(TASK INSTRUCTIONS): The answer is the first line of the listing and every line after it through the one containing "only tripped the solenoid quicker. Once the", exact, with pictures removed.

━━ GIVEN RECORDS

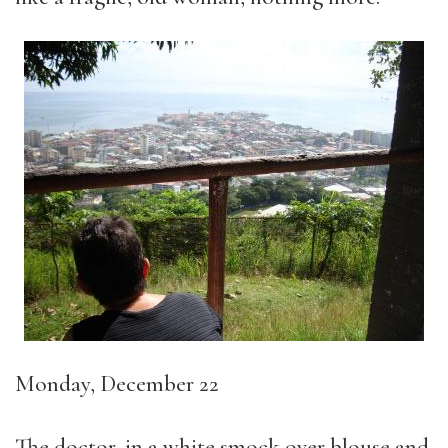
Monday, December 22
The doctor, in a white smock over blouse and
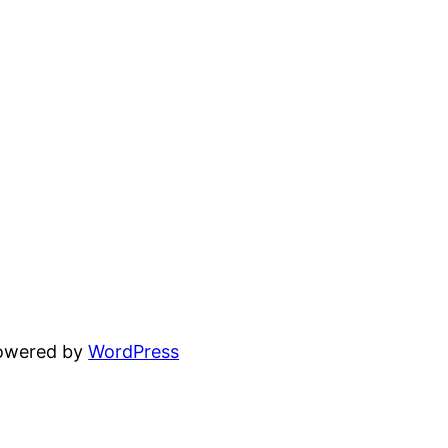
powered by
WordPress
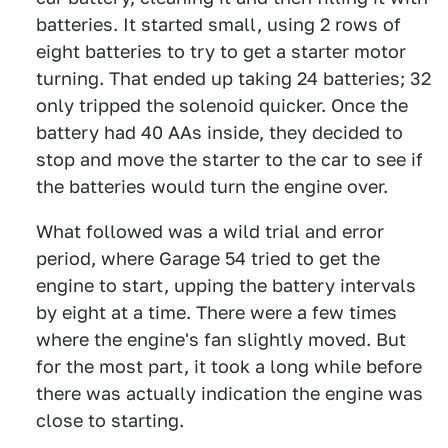
batteries. It started small, using 2 rows of
eight batteries to try to get a starter motor
turning. That ended up taking 24 batteries; 32
only tripped the solenoid quicker. Once the
battery had 40 AAs inside, they decided to
stop and move the starter to the car to see if
the batteries would turn the engine over.
What followed was a wild trial and error
period, where Garage 54 tried to get the
engine to start, upping the battery intervals
by eight at a time. There were a few times
where the engine's fan slightly moved. But
for the most part, it took a long while before
there was actually indication the engine was
close to starting.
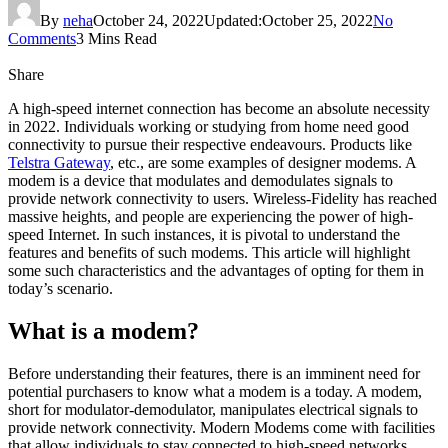
By
neha
October 24, 2022
Updated:
October 25, 2022
No
Comments
3 Mins Read
Share
A high-speed internet connection has become an absolute necessity
in 2022. Individuals working or studying from home need good
connectivity to pursue their respective endeavours. Products like
Telstra Gateway
, etc., are some examples of designer modems. A
modem is a device that modulates and demodulates signals to
provide network connectivity to users. Wireless-Fidelity has reached
massive heights, and people are experiencing the power of high-
speed Internet. In such instances, it is pivotal to understand the
features and benefits of such modems. This article will highlight
some such characteristics and the advantages of opting for them in
today’s scenario.
What is a modem?
Before understanding their features, there is an imminent need for
potential purchasers to know what a modem is a today. A modem,
short for modulator-demodulator, manipulates electrical signals to
provide network connectivity. Modern Modems come with facilities
that allow individuals to stay connected to high-speed networks.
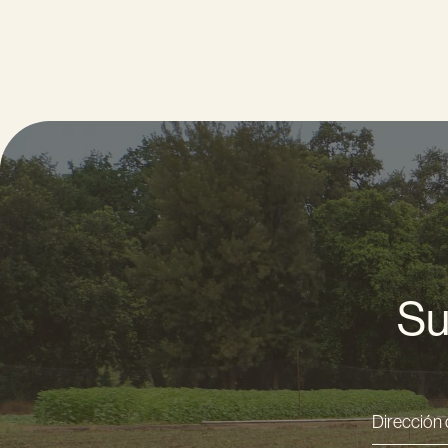
Su
Direcci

━━━━

(RESPONSE TO THIS EXERCISE):
Monday, December 22
The doctor, in a white smock over blouse and
powered by
WordPress
batteries. It started small, using 2 rows of
eight batteries to try to get a starter motor
turning. That ended up taking 24 batteries; 32
only tripped the solenoid quicker. Once the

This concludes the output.